Directions: Write out the text of the entries below word for word, from the line containing "Nedeljković 3 boda." through the line containing "3 juin 2024", with both of those lines included. Leave the pictures out of your answer.

Information shown:
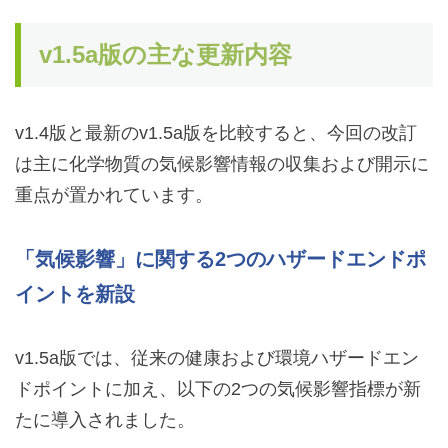
v1.5a版の主な更新内容
v1.4版と最新のv1.5a版を比較すると、今回の改訂
は主に化学物質の気候影響情報の収集および開示に
重点が置かれています。
「気候影響」に関する2つのハザードエンドポ
イントを新設
v1.5a版では、従来の健康および環境ハザードエン
ドポイントに加え、以下の2つの気候影響指標が新
たに導入されました。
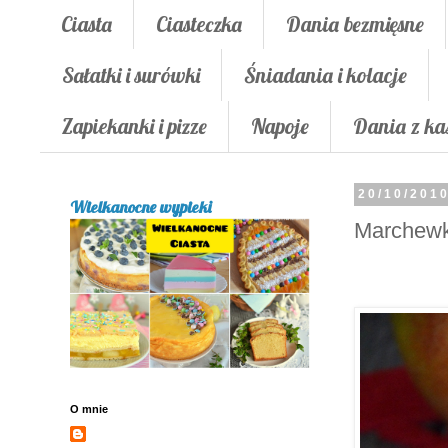
Ciasta
Ciasteczka
Dania bezmięsne
Sałatki i surówki
Śniadania i kolacje
Zapiekanki i pizze
Napoje
Dania z ka
20/10/201
Wielkanocne wypieki
Marchewk
O mnie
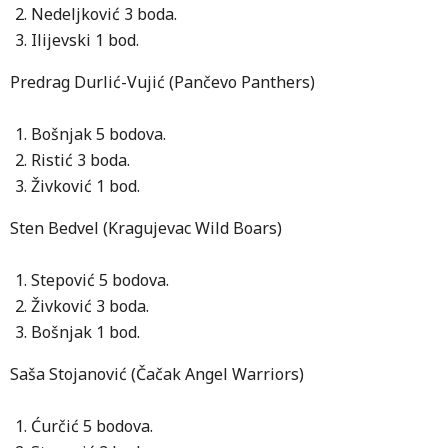
Nedeljković 3 boda.
Ilijevski 1 bod.
Predrag Durlić-Vujić (Pančevo Panthers)
Bošnjak 5 bodova.
Ristić 3 boda.
Živković 1 bod.
Sten Bedvel (Kragujevac Wild Boars)
Stepović 5 bodova.
Živković 3 boda.
Bošnjak 1 bod.
Saša Stojanović (Čačak Angel Warriors)
Ćurčić 5 bodova.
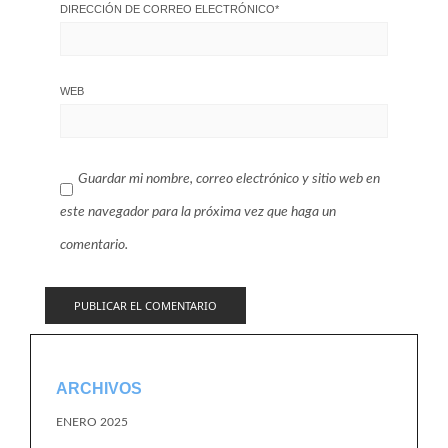
DIRECCIÓN DE CORREO ELECTRÓNICO
*
WEB
Guardar mi nombre, correo electrónico y sitio web en
este navegador para la próxima vez que haga un
comentario.
ARCHIVOS
ENERO 2025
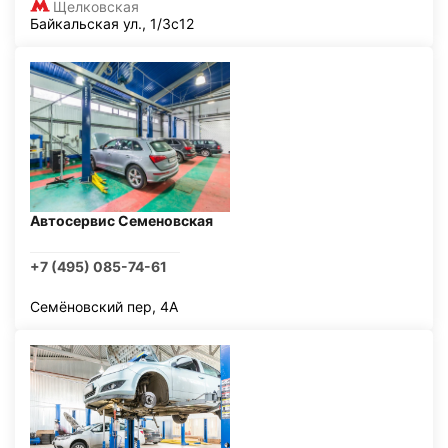
Щелковская
Байкальская ул., 1/3с12
Автосервис Семеновская
+7 (495) 085-74-61
Семёновский пер, 4А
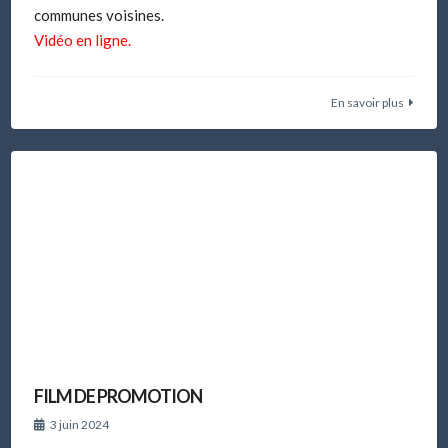
communes voisines.
Vidéo en ligne.
En savoir plus
FILM DE PROMOTION
3 juin 2024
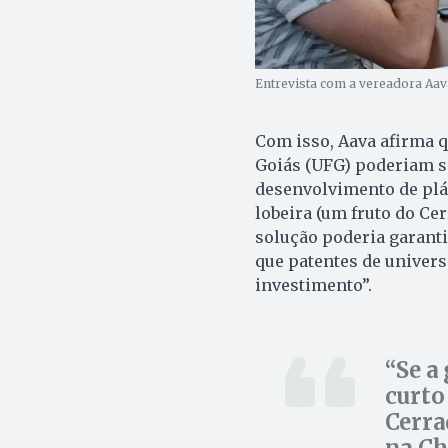
Entrevista com a vereadora Aava
Com isso, Aava afirma 
Goiás (UFG) poderiam s
desenvolvimento de plás
lobeira (um fruto do Ce
solução poderia garanti
que patentes de univers
investimento”.
Se a
curto
Cerra
na Ch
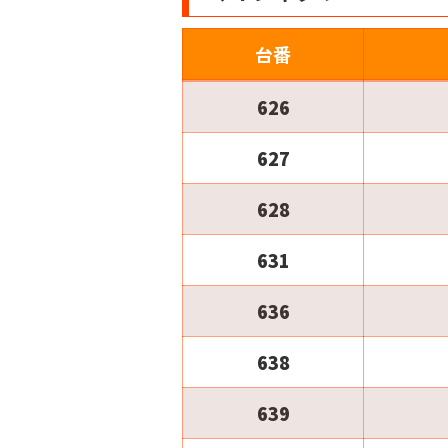
台番
626
627
628
631
636
638
639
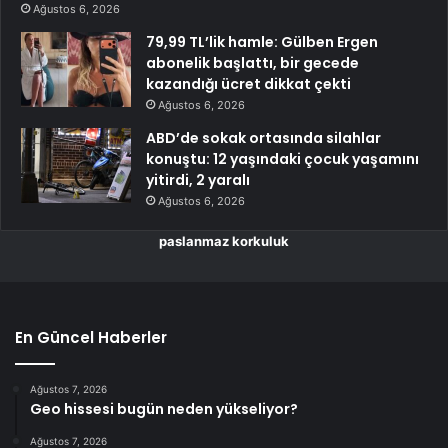
Ağustos 6, 2026
79,99 TL’lik hamle: Gülben Ergen
abonelik başlattı, bir gecede
kazandığı ücret dikkat çekti
Ağustos 6, 2026
ABD’de sokak ortasında silahlar
konuştu: 12 yaşındaki çocuk yaşamını
yitirdi, 2 yaralı
Ağustos 6, 2026
paslanmaz korkuluk
En Güncel Haberler
Ağustos 7, 2026
Geo hissesi bugün neden yükseliyor?
Ağustos 7, 2026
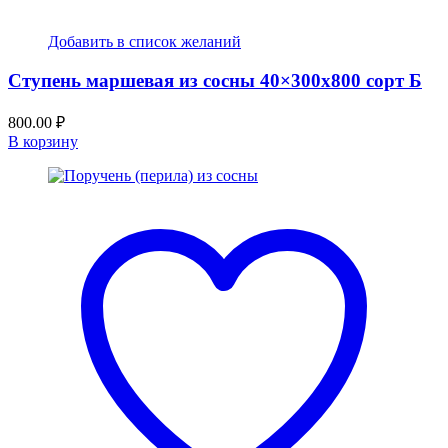
Добавить в список желаний
Ступень маршевая из сосны 40×300х800 сорт Б
800.00
₽
В корзину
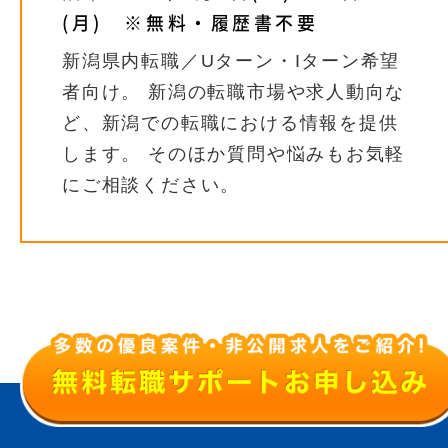
(月) ※無料・履歴書不要
新潟県内転職／Uターン・Iターン希望
者向け。 新潟の転職市場や求人動向な
ど、新潟での転職における情報を提供
します。 そのほか質問や悩みもお気軽
にご相談ください。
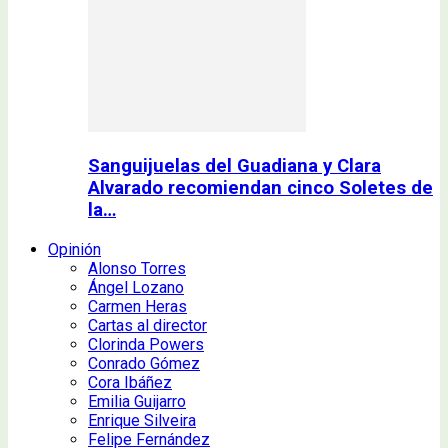
Sanguijuelas del Guadiana y Clara
Alvarado recomiendan cinco Soletes de
la…
Opinión
Alonso Torres
Ángel Lozano
Carmen Heras
Cartas al director
Clorinda Powers
Conrado Gómez
Cora Ibáñez
Emilia Guijarro
Enrique Silveira
Felipe Fernández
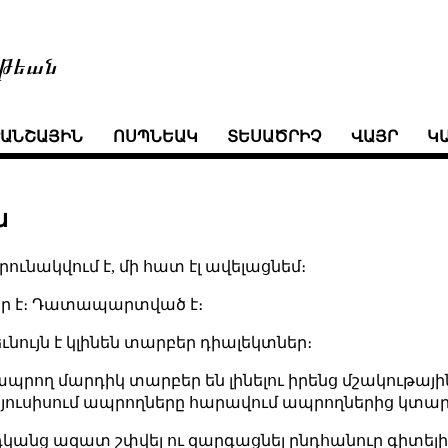
թեան
ՒԱՆՇԱՅԻՆ
ՈՍՊՆԵԱԿ
ՏԵՍԱԾՐԻՉ
ՎԱՅՐ
Կ
ն
ունակվում է, մի հատ էլ ավելացնեմ։
նար է։ Դատապարտված է։
եւնույն է կլինեն տարբեր դիալեկտներ։
ապրող մարդիկ տարբեր են լինելու իրենց մշակութայ
 հյուսիսում ապրողները հարավում ապրողներից կտար
անց ազատ շփվել ու զարգացնել ընդհանուր գիտելիքն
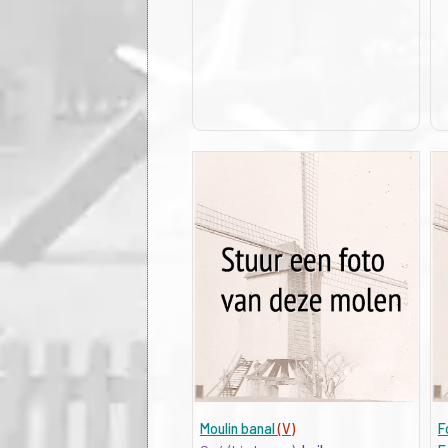
Moulin banal
(V)
F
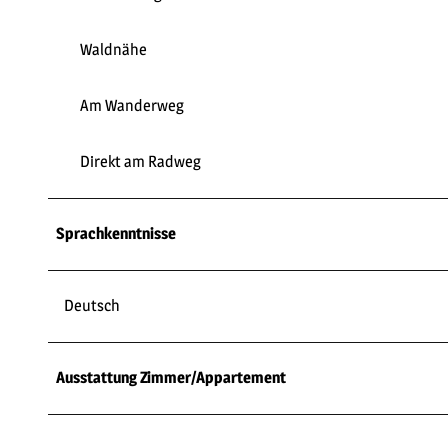
Waldnähe
Am Wanderweg
Direkt am Radweg
Sprachkenntnisse
Deutsch
Ausstattung Zimmer/Appartement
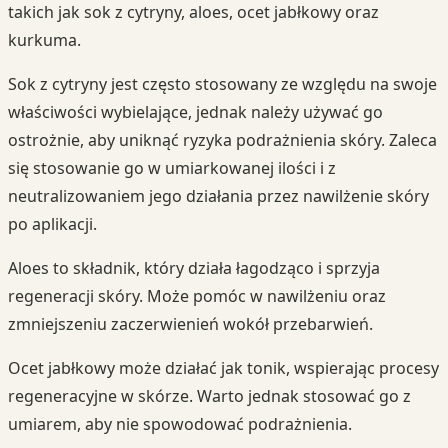
takich jak sok z cytryny, aloes, ocet jabłkowy oraz
kurkuma.
Sok z cytryny jest często stosowany ze względu na swoje
właściwości wybielające, jednak należy używać go
ostrożnie, aby uniknąć ryzyka podrażnienia skóry. Zaleca
się stosowanie go w umiarkowanej ilości i z
neutralizowaniem jego działania przez nawilżenie skóry
po aplikacji.
Aloes to składnik, który działa łagodząco i sprzyja
regeneracji skóry. Może pomóc w nawilżeniu oraz
zmniejszeniu zaczerwienień wokół przebarwień.
Ocet jabłkowy może działać jak tonik, wspierając procesy
regeneracyjne w skórze. Warto jednak stosować go z
umiarem, aby nie spowodować podrażnienia.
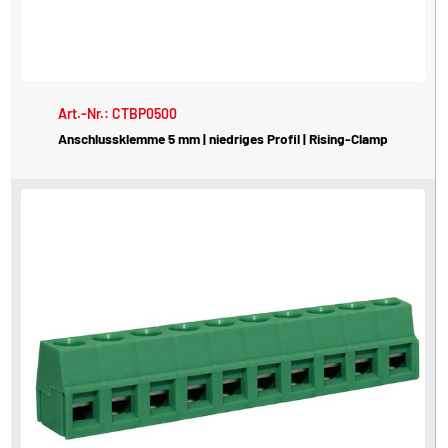
Art.-Nr.: CTBP0500
Anschlussklemme 5 mm | niedriges Profil | Rising-Clamp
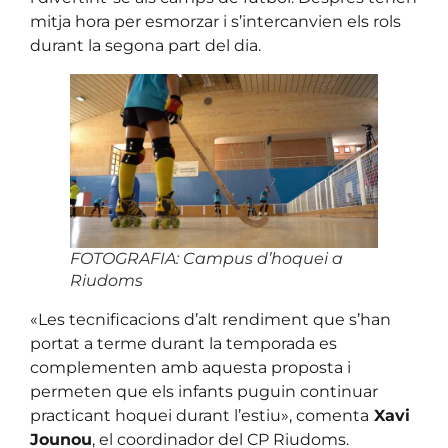
mitja hora per esmorzar i s’intercanvien els rols
durant la segona part del dia.
FOTOGRAFIA: Campus d’hoquei a
Riudoms
«Les tecnificacions d’alt rendiment que s’han
portat a terme durant la temporada es
complementen amb aquesta proposta i
permeten que els infants puguin continuar
practicant hoquei durant l’estiu», comenta
Xavi
Jounou
, el coordinador del CP Riudoms.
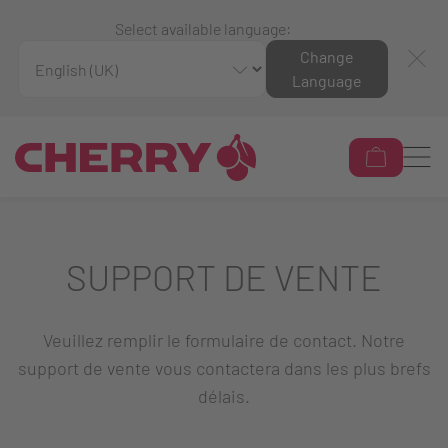
Select available language:
Change
Language
SUPPORT DE VENTE
Veuillez remplir le formulaire de contact. Notre
support de vente vous contactera dans les plus brefs
délais.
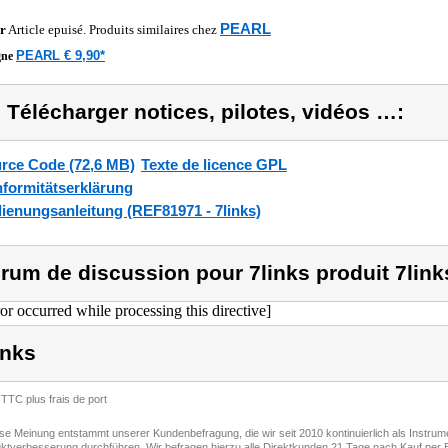
PEARL
r
Article epuisé. Produits similaires chez
PEARL € 9,90*
gne
) Télécharger notices, pilotes, vidéos …:
rce Code (72,6 MB)
Texte de licence GPL
formitätserklärung
ienungsanleitung (REF81971 - 7links)
rum de discussion pour 7links produit 7link
ror occurred while processing this directive]
inks
 TTC plus frais de port
ese Meinung entstammt unserer Kundenbefragung, die wir seit 2010 kontinuierlich als Instru
ktverbesserung durchführen. Wir befragen hierzu alle Direktkunden 21 Tage nach Kauf per E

Exercise result:
Nedeljković 3 boda.
Ilijevski 1 bod.
Predrag Durlić-Vujić (Pančevo Panthers)
Bošnjak 5 bodova.
Ristić 3 boda.
Živković 1 bod.
Sten Bedvel (Kragujevac Wild Boars)
Stepović 5 bodova.
Živković 3 boda.
Bošnjak 1 bod.
Saša Stojanović (Čačak Angel Warriors)
Ćurčić 5 bodova.
DIRECCIÓN DE CORREO ELECTRÓNICO
*
WEB
Guardar mi nombre, correo electrónico y sitio web en
este navegador para la próxima vez que haga un
comentario.
ARCHIVOS
ENERO 2025
Щелковская
Байкальская ул., 1/3с12
Автосервис Семеновская
+7 (495) 085-74-61
Семёновский пер, 4А
communes voisines.
Vidéo en ligne.
En savoir plus
FILM DE PROMOTION
3 juin 2024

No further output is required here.